Manni, mit den Argumenten könnte man auch die ARD einstellen. Es gibt aber auch zig Gesetze oder auch EU-Normen mit Gesetzescharakter, die den Bestand öffentlich-rechtlicher Rundfunk- und Fernsehsender ausdrücklich unterstützen. Da mit dem Ausgleich durch andere Privatsendern zu argumentieren, herrlich, dann könnten wir uns ja auch über RTL und Hit-Radio-FFH informieren. Außerdem, wer sind wir eigentlich, dass wir in Deutschland schon die Abschaffung anderer öffentlicher Sender fordern? Wir haben doch selbst das teuerste Netz der Welt. Wir sollten endlich aufhören, anderenn Ländern Vorschriften zu machen und ehrlich miteinander sein.
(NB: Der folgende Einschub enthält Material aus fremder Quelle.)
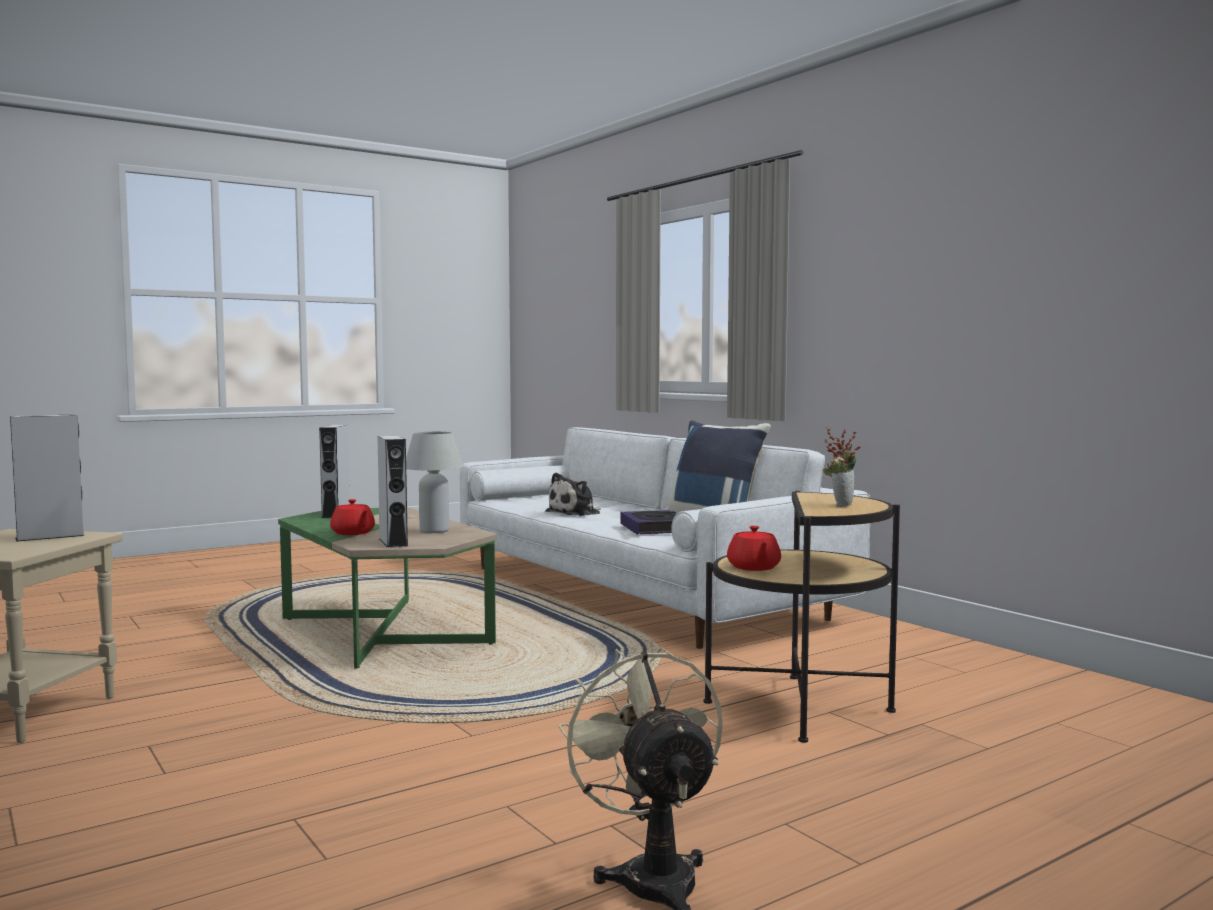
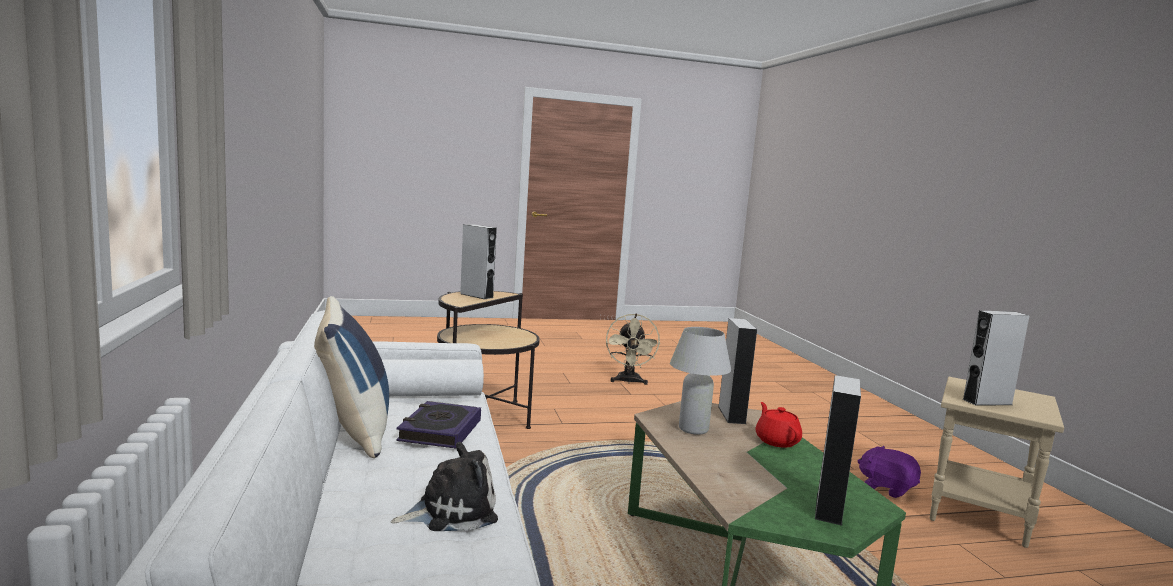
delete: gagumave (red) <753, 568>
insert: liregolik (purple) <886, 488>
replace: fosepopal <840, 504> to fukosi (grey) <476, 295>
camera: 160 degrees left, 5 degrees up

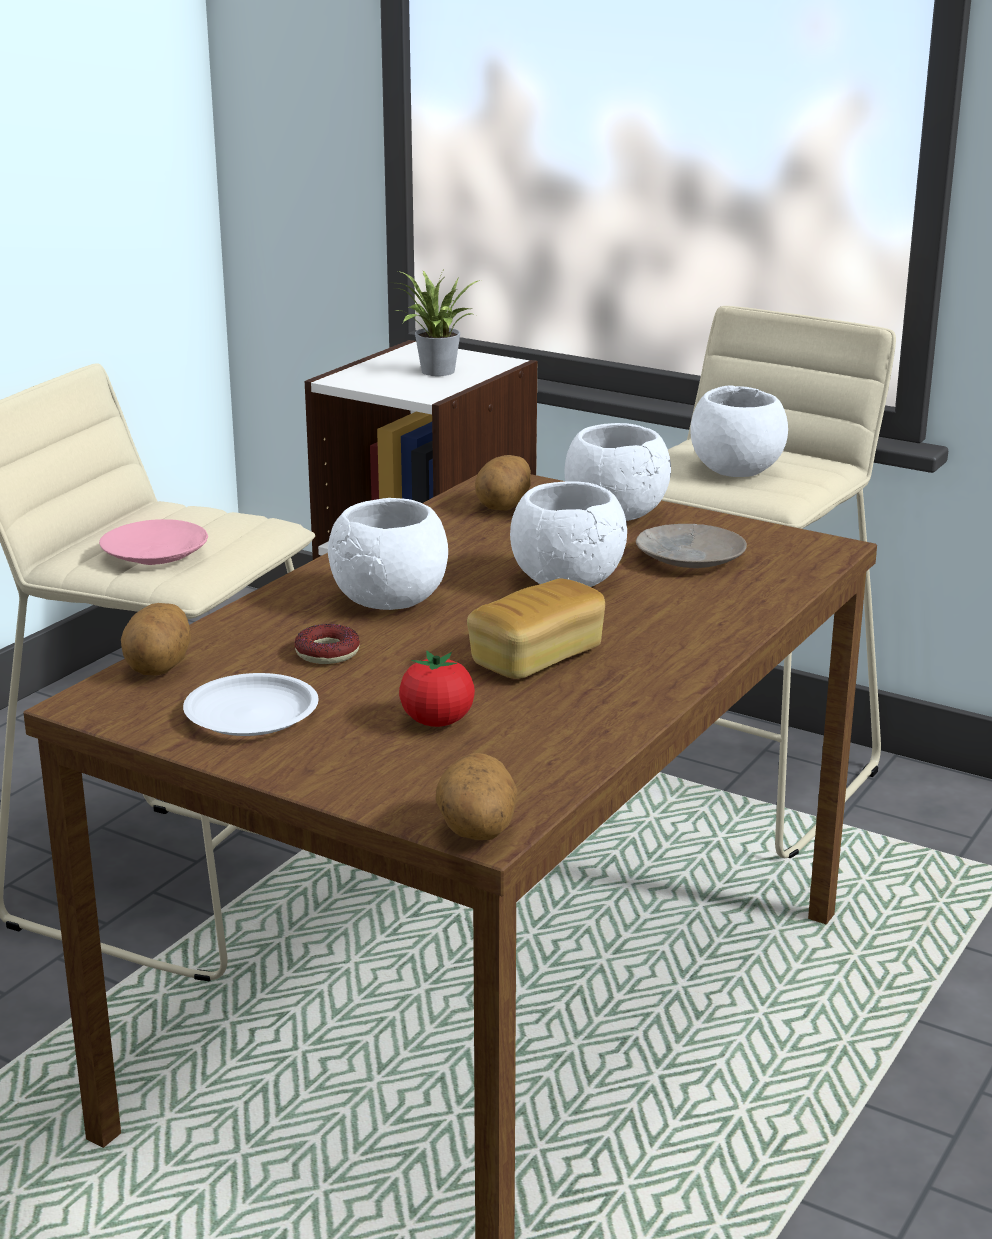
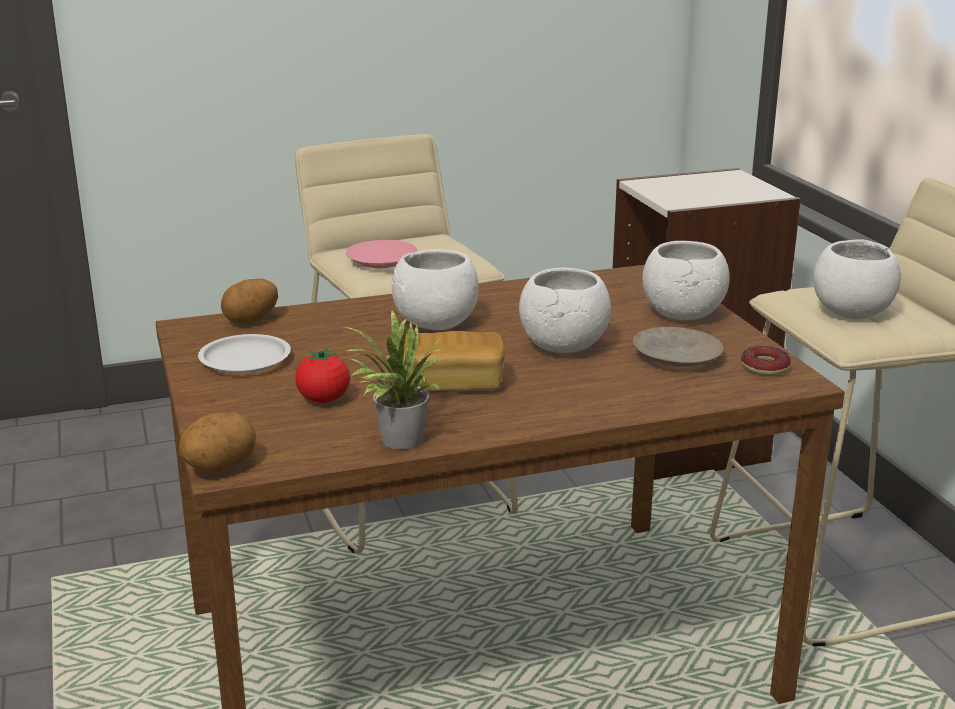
delete: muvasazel <504, 507>
move: fosepopal <435, 372> to <396, 440>; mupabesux <327, 653> to <765, 367>
camera: 40 degrees right, 0 degrees up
Der Zusammenbruch des Euro war vorhersehbar, das haben wir alle gemeinsam zu verantworten und müssen gemeinsam zu Lösungen finden. Die Einstellung des Sendebetriebs öffentlicher Anstalten ist keine.
 
divy schrieb:
Manni, mit den Argumenten könnte man auch die ARD einstellen.
Genau, das wollte ich damit sagen.

divy schrieb:
Es gibt aber auch zig Gesetze oder auch EU-Normen mit Gesetzescharakter, die den Bestand öffentlich-rechtlicher Rundfunk- und Fernsehsender ausdrücklich unterstützen.
Gesetze macht der Gesetzgeber. Und der kann sie auch ändern.

divy schrieb:
Außerdem, wer sind wir eigentlich, dass wir in Deutschland schon die Abschaffung anderer öffentlicher Sender fordern?
Niemand hat dies gefordert. Ich habe lediglich gesagt (und erklärt warum), dass ich es verstehe.

divy schrieb:
Wir sollten endlich aufhören, anderenn Ländern Vorschriften zu machen
Wer ist "Wir"? Und welches Beispiel meinst Du konkret?

divy schrieb:
Die Einstellung des Sendebetriebs öffentlicher Anstalten ist keine (Lösung).
Woher weißt Du das so genau? Kennst Du die griechischen Internas?
 
Hallo Manni, es ist natürlich ein Anfängerfehler, in Internetforum Leute persönlich anzusprechen, tut mir leid. Ich will da jetzt keine Konfrontation draus machen. Zur Antwort:

Zum Gesetzgeber: Es gibt in Griechenland keinen Parlamentsbeschluss über die Schließung. Ein Ministererlass hat genügt. Es gibt gegenwärtig keine demokratische Legitimation dieser Entscheidung. Aber darum geht es bei den Zumutungen für die Krisenstaaten ja schon lange nicht mehr. Und natürlich würde in Deutschland bspw. der WDR nicht so ohne weiteres von einem Tag auf den anderen abgeschaltet, es wäre schlicht unmöglich, schon gar nicht auf Ministererlass.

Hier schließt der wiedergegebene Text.